Tomball, Texas, program pushes students to have “Great Expectations.”

Oakcrest Intermediate sixth-grade science teacher Vivian Rogers, left, and students Noel Mayo, Eric Orozco, Jose’ Juarez and Cesar Martinez lead the daily Great Expectations assembly for their classmates.

The Tomball Independent School District has launched a pilot program in two of the district’s newest schools that is aimed at building character development of students and promoting academic excellence in the classroom.

The program, known as Great Expectations, employs basic tenets, life principles and practices that are designed to build self-esteem among students and foster a climate of mutual respect and high expectations in the classroom, said Martha Salazar-Zamora, Tomball ISD’s chief academic officer, who introduced the program to Tomball ISD last year.

The Oklahoma-based program was founded in 1991 by retired financial planner Charlie Hollar and was envisioned as a foundational program dedicated to developing a teacher training model.

Salazar-Zamora took part in the program several years ago when it was being used in Houston ISD and Spring ISD and saw the program as a valuable tool that could help teachers and students be successful.

“I believe in this very strongly,” she said. “A campus needs to find what’s best for them. What I am proudest of is that we had two principals who were opening (new) campuses and wanted to build a culture with Great Expectations.”

The program was introduced in Tomball ISD last year when Salazar-Zamora took administrators on a fieldtrip to Spring ISD, which used the program until the start of the 2015-16 school year.

Salazar-Zamora said she hopes the program can be expanded to three more schools for the 2016-17 school year.

“The board has been very supportive of this program,” she said. “It’s key that the campus leadership embraces (the program) and wants this.”

Students at Oakcrest Intermediate begin their days on campus with a school-wide assembly to reinforce the eight expectations, which include: valuing one another, using good manners, cheering the successes of their peers, recognizing a good effort, offering encouragement, practicing virtuous living, and refraining from using sarcasm to make light of a mistake.

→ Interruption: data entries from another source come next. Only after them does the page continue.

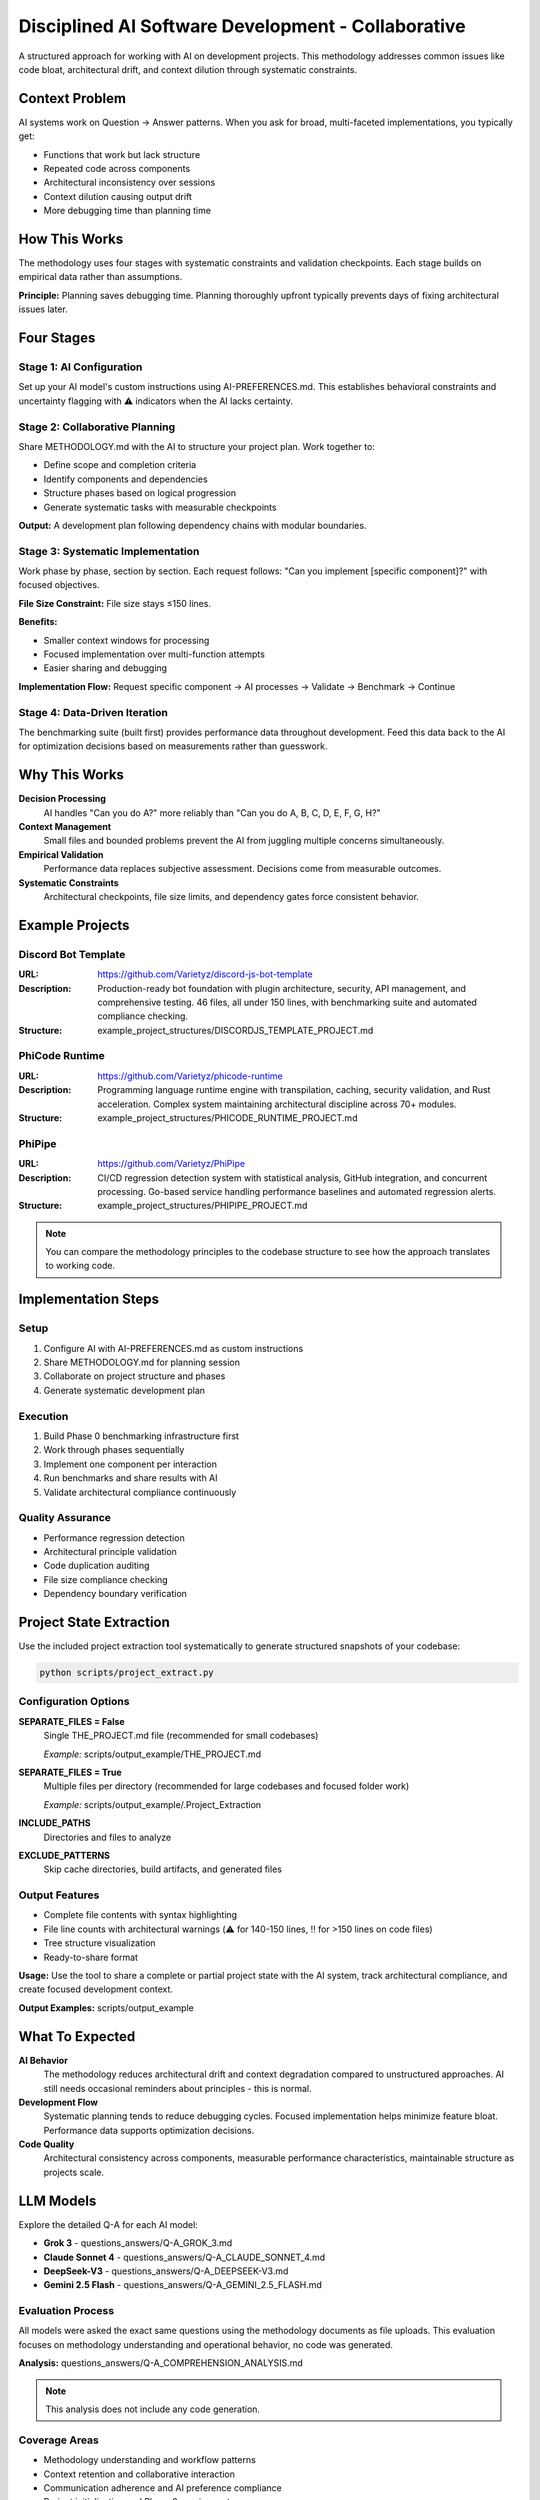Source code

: ..
   Disciplined AI Software Development Methodology © 2025 by Jay Baleine is licensed under CC BY-SA 4.0 
   https://creativecommons.org/licenses/by-sa/4.0/
   
   Attribution Requirements:
   - When sharing content publicly (repositories, documentation, articles): Include the full attribution above
   - When working with AI systems (ChatGPT, Claude, etc.): Attribution not required during collaboration sessions
   - When distributing or modifying the methodology: Full CC BY-SA 4.0 compliance required

===============================================
Disciplined AI Software Development - Collaborative
===============================================

A structured approach for working with AI on development projects. This methodology addresses common issues like code bloat, architectural drift, and context dilution through systematic constraints.

Context Problem
===============

AI systems work on Question → Answer patterns. When you ask for broad, multi-faceted implementations, you typically get:

* Functions that work but lack structure
* Repeated code across components
* Architectural inconsistency over sessions
* Context dilution causing output drift
* More debugging time than planning time

How This Works
==============

The methodology uses four stages with systematic constraints and validation checkpoints. Each stage builds on empirical data rather than assumptions.

**Principle:** Planning saves debugging time. Planning thoroughly upfront typically prevents days of fixing architectural issues later.

Four Stages
===========

Stage 1: AI Configuration
--------------------------

Set up your AI model's custom instructions using AI-PREFERENCES.md. This establishes behavioral constraints and uncertainty flagging with ⚠️ indicators when the AI lacks certainty.

Stage 2: Collaborative Planning
-------------------------------

Share METHODOLOGY.md with the AI to structure your project plan. Work together to:

* Define scope and completion criteria
* Identify components and dependencies
* Structure phases based on logical progression
* Generate systematic tasks with measurable checkpoints

**Output:** A development plan following dependency chains with modular boundaries.

Stage 3: Systematic Implementation
----------------------------------

Work phase by phase, section by section. Each request follows: "Can you implement [specific component]?" with focused objectives.

**File Size Constraint:** File size stays ≤150 lines.

**Benefits:**

* Smaller context windows for processing
* Focused implementation over multi-function attempts
* Easier sharing and debugging

**Implementation Flow:** Request specific component → AI processes → Validate → Benchmark → Continue

Stage 4: Data-Driven Iteration
-------------------------------

The benchmarking suite (built first) provides performance data throughout development. Feed this data back to the AI for optimization decisions based on measurements rather than guesswork.

Why This Works
==============

**Decision Processing**
  AI handles "Can you do A?" more reliably than "Can you do A, B, C, D, E, F, G, H?"

**Context Management**
  Small files and bounded problems prevent the AI from juggling multiple concerns simultaneously.

**Empirical Validation**
  Performance data replaces subjective assessment. Decisions come from measurable outcomes.

**Systematic Constraints**
  Architectural checkpoints, file size limits, and dependency gates force consistent behavior.

Example Projects
================

Discord Bot Template
--------------------

:URL: https://github.com/Varietyz/discord-js-bot-template
:Description: Production-ready bot foundation with plugin architecture, security, API management, and comprehensive testing. 46 files, all under 150 lines, with benchmarking suite and automated compliance checking.
:Structure: example_project_structures/DISCORDJS_TEMPLATE_PROJECT.md

PhiCode Runtime
---------------

:URL: https://github.com/Varietyz/phicode-runtime
:Description: Programming language runtime engine with transpilation, caching, security validation, and Rust acceleration. Complex system maintaining architectural discipline across 70+ modules.
:Structure: example_project_structures/PHICODE_RUNTIME_PROJECT.md

PhiPipe
-------

:URL: https://github.com/Varietyz/PhiPipe
:Description: CI/CD regression detection system with statistical analysis, GitHub integration, and concurrent processing. Go-based service handling performance baselines and automated regression alerts.
:Structure: example_project_structures/PHIPIPE_PROJECT.md

.. note::
   You can compare the methodology principles to the codebase structure to see how the approach translates to working code.

Implementation Steps
====================

Setup
-----

1. Configure AI with AI-PREFERENCES.md as custom instructions
2. Share METHODOLOGY.md for planning session
3. Collaborate on project structure and phases
4. Generate systematic development plan

Execution
---------

1. Build Phase 0 benchmarking infrastructure first
2. Work through phases sequentially
3. Implement one component per interaction
4. Run benchmarks and share results with AI
5. Validate architectural compliance continuously

Quality Assurance
-----------------

* Performance regression detection
* Architectural principle validation
* Code duplication auditing
* File size compliance checking
* Dependency boundary verification

Project State Extraction
=========================

Use the included project extraction tool systematically to generate structured snapshots of your codebase:

.. code-block:: bash

   python scripts/project_extract.py

Configuration Options
---------------------

**SEPARATE_FILES = False**
  Single THE_PROJECT.md file (recommended for small codebases)

  *Example:* scripts/output_example/THE_PROJECT.md

**SEPARATE_FILES = True**
  Multiple files per directory (recommended for large codebases and focused folder work)

  *Example:* scripts/output_example/.Project_Extraction

**INCLUDE_PATHS**
  Directories and files to analyze

**EXCLUDE_PATTERNS**
  Skip cache directories, build artifacts, and generated files

Output Features
---------------

* Complete file contents with syntax highlighting
* File line counts with architectural warnings (⚠️ for 140-150 lines, ‼️ for >150 lines on code files)
* Tree structure visualization
* Ready-to-share format

**Usage:** Use the tool to share a complete or partial project state with the AI system, track architectural compliance, and create focused development context.

**Output Examples:** scripts/output_example

What To Expected
================

**AI Behavior**
  The methodology reduces architectural drift and context degradation compared to unstructured approaches. AI still needs occasional reminders about principles - this is normal.

**Development Flow**
  Systematic planning tends to reduce debugging cycles. Focused implementation helps minimize feature bloat. Performance data supports optimization decisions.

**Code Quality**
  Architectural consistency across components, measurable performance characteristics, maintainable structure as projects scale.

LLM Models
==========

Explore the detailed Q-A for each AI model:

* **Grok 3** - questions_answers/Q-A_GROK_3.md
* **Claude Sonnet 4** - questions_answers/Q-A_CLAUDE_SONNET_4.md
* **DeepSeek-V3** - questions_answers/Q-A_DEEPSEEK-V3.md
* **Gemini 2.5 Flash** - questions_answers/Q-A_GEMINI_2.5_FLASH.md

Evaluation Process
------------------

All models were asked the exact same questions using the methodology documents as file uploads. This evaluation focuses on methodology understanding and operational behavior, no code was generated.

**Analysis:** questions_answers/Q-A_COMPREHENSION_ANALYSIS.md

.. note::
   This analysis does not include any code generation.

Coverage Areas
--------------

* Methodology understanding and workflow patterns
* Context retention and collaborative interaction
* Communication adherence and AI preference compliance
* Project initialization and Phase 0 requirements
* Tool usage and technology stack compatibility
* Quality enforcement and violation handling
* User experience across different skill levels

FAQ
===

Origin and Development
----------------------

**What problem led you to create this methodology?**

I kept having to restate my preferences and architectural requirements to AI systems. It didn't matter which language or project I was working on - the AI would consistently produce either bloated monolithic code or underdeveloped implementations with issues throughout. This led me to examine the meta-principles driving code quality and software architecture. I questioned whether pattern matching in AI models might be more effective when focused on underlying software principles rather than surface-level syntax. Since pattern matching is logic-driven and machines fundamentally operate on simple question-answer pairs, I realized that functions with multiple simultaneous questions were overwhelming the system. The breakthrough came from understanding that everything ultimately transpiles to binary - a series of "can you do this? → yes/no" decisions. This insight shaped my approach: instead of issuing commands, ask focused questions in proper context. Rather than mentally managing complex setups alone, collaborate with AI to devise systematic plans.

**How did you discover these specific constraints work?**

Through extensive trial and error. AI systems will always tend to drift even under constraints, but they're significantly more accurate with structured boundaries than without them. You occasionally need to remind the AI of its role to prevent deviation - like managing a well-intentioned toddler that knows the rules but sometimes pushes boundaries trying to satisfy you. These tools are far from perfect, but they're effective instruments for software development when properly constrained.

**What failures or frustrations shaped this approach?**

Maintenance hell was the primary driver. I grew tired of responses filled with excessive praise: "You have found the solution!", "You have redefined the laws of physics with your paradigm-shifting script!" This verbose fluff wastes time, tokens, and patience without contributing to productive development. Instead of venting frustration on social media about AI being "just a dumb tool," I decided to find methods that actually work. My approach may not help everyone, but I hope it benefits those who share similar AI development frustrations.

Personal Practice
-----------------

**How consistently do you follow your own methodology?**

Since creating the documentation, I haven't deviated. Whenever I see the model producing more lines than my methodology restricts, I immediately interrupt generation with a flag: "‼️ ARCHITECTURAL VIOLATION, ADHERE TO PRINCIPLES ‼️" I then provide the method instructions again, depending on how context is stored and which model I'm using.

**What happens when you deviate from it?**

I become genuinely uncomfortable. Once I see things starting to degrade or become tangled, I compulsively need to organize and optimize. Deviation simply isn't an option anymore.

**Which principles do you find hardest to maintain?**

Not cursing at the AI when it drifts during complex algorithms! But seriously, it's a machine - it's not perfect, and neither are we.

AI Development Journey
----------------------

**When did you start using AI for programming?**

In August 2024, I created a RuneLite theme pack, but one of the plugin overlays didn't match my custom layout. I opened a GitHub issue (creating my first GitHub account to do so) requesting a customization option. The response was: "It's not a priority - if you want it, build it yourself." I used ChatGPT to guide me through forking RuneLite and creating a plugin. This experience sparked intense interest in underlying software principles rather than just syntax.

**How has your approach evolved over time?**

I view development like a book: syntax is the cover, logic is the content itself. Rather than learning syntax structures, I focused on core meta-principles - how software interacts, how logic flows, different algorithm types. I quickly realized everything reduces to the same foundation: question and answer sequences. Large code structures are essentially chaotic meetings - one coordinator fielding questions and answers from multiple sources, trying to provide correct responses without mix-ups or misinterpretation. If this applies to human communication, it must apply to software principles.

**What were your biggest mistakes with AI collaboration?**

Expecting it to intuitively understand my requirements, provide perfect fixes, be completely honest, and act like a true expert. This was all elaborate roleplay that produced poor code. While fine for single-purpose scripts, it failed completely for scalable codebases. I learned not to feed requirements and hope for the best. Instead, I needed to collaborate actively - create plans, ask for feedback on content clarity, and identify uncertainties. This gradual process taught me the AI's actual capabilities and most effective collaboration methods.

Methodology Specifics
---------------------

**Why 150 lines exactly?**

Multiple benefits: easy readability, clear understanding, modularity enforcement, architectural clarity, simple maintenance, component testing, optimal AI context retention, reusability, and KISS principle adherence.

**How did you determine Phase 0 requirements?**

From meta-principles of software: if it displays, it must run; if it runs, it can be measured; if it can be measured, it can be optimized; if it can be optimized, it can be reliable; if it can be reliable, it can be trusted. Regardless of project type, anything requiring architecture needs these foundations. You must ensure changes don't negatively impact the entire system. A single line modification in a nested function might work perfectly but cause 300ms boot time regression for all users. By testing during development, you catch inefficiencies early. Integration from the start means simply hooking up new components and running tests via command line - minimal time investment with actual value returned. I prefer validation and consistency throughout development rather than programming blind.

Practical Implementation
------------------------

**How do you handle projects that don't fit the methodology?**

I adapt them to fit, or if truly impossible, I adjust the method itself. This is one methodology - I can generate countless variations as needed. Having spent 6700+ hours in AI interactions across multiple domains (not just software), I've developed strong system comprehension that enables creating adjusted methodologies on demand.

**What's the learning curve for new users?**

I cannot accurately answer this question. I've learned that I'm neurologically different - what I perceive as easy or obvious isn't always the case for others. This question is better addressed by someone who has actually used this methodology to determine its learning curve.

**When shouldn't someone use this approach?**

If you're not serious about projects, despise AI, dislike planning, don't care about modularization, or are just writing simple scripts. However, for anything requiring reliability, I believe this is currently the most effective method. You still need programming fundamentals to use this methodology effectively - it's significantly more structured than ad-hoc approaches.

Workflow Visualization
======================

Mermaid flowchart showing the complete workflow from project idea through systematic implementation to completion.

.. note::
   The flowchart demonstrates the four-stage process with automated checkpoints, validation gates, and feedback loops.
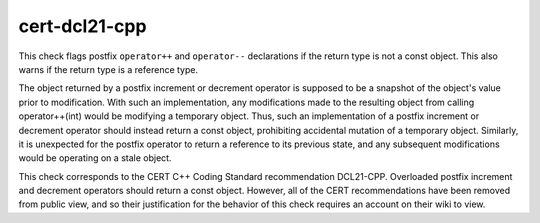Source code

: .. title:: clang-tidy - cert-dcl21-cpp

cert-dcl21-cpp
==============

This check flags postfix ``operator++`` and ``operator--`` declarations
if the return type is not a const object. This also warns if the return type
is a reference type.

The object returned by a postfix increment or decrement operator is supposed
to be a snapshot of the object's value prior to modification. With such an
implementation, any modifications made to the resulting object from calling
operator++(int) would be modifying a temporary object. Thus, such an
implementation of a postfix increment or decrement operator should instead
return a const object, prohibiting accidental mutation of a temporary object.
Similarly, it is unexpected for the postfix operator to return a reference to
its previous state, and any subsequent modifications would be operating on a
stale object.

This check corresponds to the CERT C++ Coding Standard recommendation
DCL21-CPP. Overloaded postfix increment and decrement operators should return a
const object. However, all of the CERT recommendations have been removed from
public view, and so their justification for the behavior of this check requires
an account on their wiki to view.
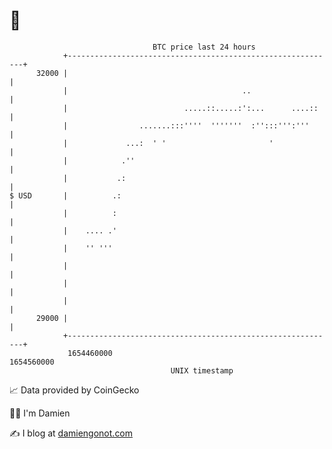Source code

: * 👋

#+begin_example
                                   BTC price last 24 hours                    
               +------------------------------------------------------------+ 
         32000 |                                                            | 
               |                                       ..                   | 
               |                          .....::.....:':...      ....::    | 
               |                .......:::''''  '''''''  :'':::''':'''      | 
               |             ...:  ' '                       '              | 
               |            .''                                             | 
               |           .:                                               | 
   $ USD       |          .:                                                | 
               |          :                                                 | 
               |    .... .'                                                 | 
               |    '' '''                                                  | 
               |                                                            | 
               |                                                            | 
               |                                                            | 
         29000 |                                                            | 
               +------------------------------------------------------------+ 
                1654460000                                        1654560000  
                                       UNIX timestamp                         
#+end_example
📈 Data provided by CoinGecko

🧑‍💻 I'm Damien

✍️ I blog at [[https://www.damiengonot.com][damiengonot.com]]
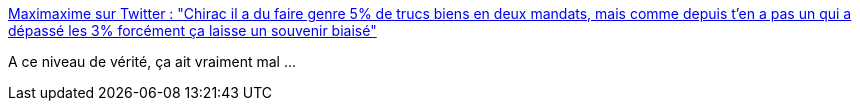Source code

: :jbake-type: post
:jbake-status: published
:jbake-title: Maximaxime sur Twitter : "Chirac il a du faire genre 5% de trucs biens en deux mandats, mais comme depuis t'en a pas un qui a dépassé les 3% forcément ça laisse un souvenir biaisé"
:jbake-tags: citation,politique,france,histoire,_mois_sept.,_année_2019
:jbake-date: 2019-09-27
:jbake-depth: ../
:jbake-uri: shaarli/1569567462000.adoc
:jbake-source: https://nicolas-delsaux.hd.free.fr/Shaarli?searchterm=https%3A%2F%2Ftwitter.com%2FMaxiMaxime%2Fstatus%2F1177205249112707072&searchtags=citation+politique+france+histoire+_mois_sept.+_ann%C3%A9e_2019
:jbake-style: shaarli

https://twitter.com/MaxiMaxime/status/1177205249112707072[Maximaxime sur Twitter : "Chirac il a du faire genre 5% de trucs biens en deux mandats, mais comme depuis t'en a pas un qui a dépassé les 3% forcément ça laisse un souvenir biaisé"]

A ce niveau de vérité, ça ait vraiment mal ...
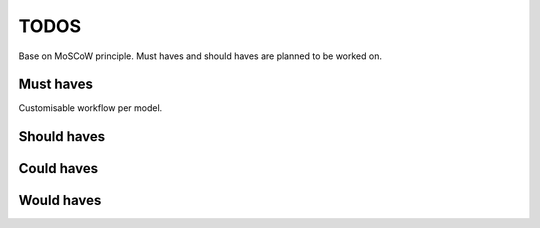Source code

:====================================
TODOS
====================================
Base on MoSCoW principle. Must haves and should haves are planned to be worked on.

Must haves
------------------------------------
Customisable workflow per model.

Should haves
------------------------------------

Could haves
------------------------------------

Would haves
------------------------------------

The morning assemblies, which are student-led, also focus each week on one of the 36 core life principles of the program.

“This kind of gets everyone on the same mindset…,” said Oakcrest Intermediate Principal Lee Wright.

When he does get on the microphone and speak to his students, Wright says his goal is always to remind them of their potential.

“This is a call to excellence. It’s not a call to mediocrity; it’s not a call to average or being OK. It’s a call to be excellent because that’s what we know they can be,” he said. “We set a high expectation and we have to provide that support for a high expectation.”

The morning assemblies have taken the place of the traditional morning announcements broadcast over the school public address system, but still include the Pledge of Allegiance and the minute of silence.

During a recent assembly, the students from Vivian Rogers’ sixth-grade science class led the morning assembly and focused on the subject of courage and what it means to have the strength to act, even when they are afraid or uncertain.

Eric Orosco, Jose Juarez, Caesar Martinez and Noel Mayo, who led one of the morning assemblies, said the program has helped them at school and at home.

“You challenge yourself to help others, and to do more in class,” Martinez said. “It feels good.”

Tori Cates, who teaches fifth-grade math at Oakcrest Intermediate, began her teaching career in Oklahoma four years ago and experienced the Great Expectations program while working at a model school.

Cates said she was overjoyed at having the program at a campus in Tomball ISD.

“I think the kids are more intentional (with the program), making sure they are following the life principles and showing respect,” she said. “These are principles that are not just going to benefit you here in school, but outside of school in the grocery store, with your family. These are life principles.”